What you will do - Set out every one of the records below as a numbered list, dropping the blank lines and leaving out the pictures.

Source records -
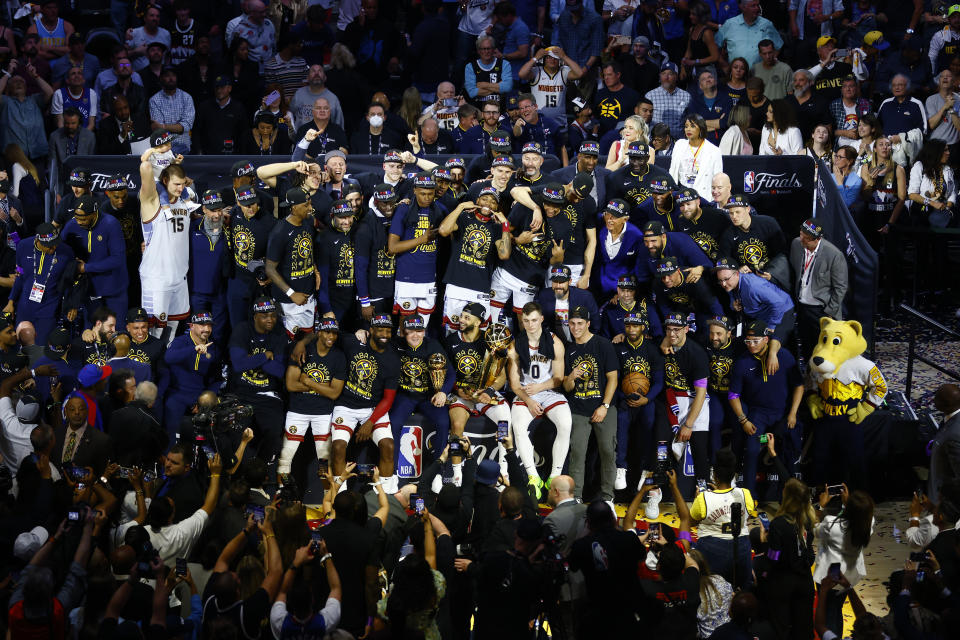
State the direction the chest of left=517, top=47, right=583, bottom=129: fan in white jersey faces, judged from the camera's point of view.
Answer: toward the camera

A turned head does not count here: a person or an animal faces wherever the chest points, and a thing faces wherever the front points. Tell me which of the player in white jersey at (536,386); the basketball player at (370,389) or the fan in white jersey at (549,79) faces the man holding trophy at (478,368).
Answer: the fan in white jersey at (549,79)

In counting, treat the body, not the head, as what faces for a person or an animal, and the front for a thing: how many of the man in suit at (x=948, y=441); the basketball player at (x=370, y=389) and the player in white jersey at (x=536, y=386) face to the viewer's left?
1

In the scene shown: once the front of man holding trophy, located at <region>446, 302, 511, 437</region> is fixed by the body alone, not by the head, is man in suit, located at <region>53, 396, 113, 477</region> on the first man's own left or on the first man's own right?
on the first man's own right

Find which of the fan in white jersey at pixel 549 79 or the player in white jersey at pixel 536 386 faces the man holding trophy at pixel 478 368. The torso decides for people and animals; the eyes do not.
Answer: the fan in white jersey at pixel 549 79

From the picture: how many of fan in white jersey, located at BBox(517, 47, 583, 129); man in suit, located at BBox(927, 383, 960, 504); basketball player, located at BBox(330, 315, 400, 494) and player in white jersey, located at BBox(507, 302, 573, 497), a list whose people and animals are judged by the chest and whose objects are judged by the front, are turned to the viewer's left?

Your solution -
1. State the direction the chest of left=517, top=47, right=583, bottom=129: fan in white jersey faces, judged from the camera's point of view.
2. Answer: toward the camera
3. A turned head does not count here: a person or an animal faces wherever the chest points, and a thing faces wherever the front points. Tell me which of the player in white jersey at (536,386); the basketball player at (370,389) or the fan in white jersey at (549,79) faces the man holding trophy at (478,368).
4. Answer: the fan in white jersey at (549,79)
5. In counting, treat the body, not the head, as what faces for a person or an animal, and the front for a thing: how many of the man in suit at (x=948, y=441); the basketball player at (x=370, y=389) and the player in white jersey at (x=536, y=386) face to the viewer's left?
6. 1
7. In the scene shown: once the front of man holding trophy, located at <region>446, 302, 511, 437</region> is fixed by the body alone, not by the head, is man in suit, located at <region>53, 396, 113, 477</region> on the first man's own left or on the first man's own right?
8. on the first man's own right
9. Find which of the fan in white jersey at pixel 549 79 or the player in white jersey at pixel 536 386 faces the man holding trophy at pixel 478 368. The torso decides for people and animals; the eyes do not.
10. Answer: the fan in white jersey at pixel 549 79
11. From the picture: how many of fan in white jersey, located at BBox(517, 47, 583, 129); man in suit, located at BBox(927, 383, 960, 504); basketball player, located at BBox(330, 315, 400, 494) and player in white jersey, located at BBox(507, 302, 573, 497), a list whose people and animals are judged by the chest and whose objects are judged by the front, are turned to the viewer's left?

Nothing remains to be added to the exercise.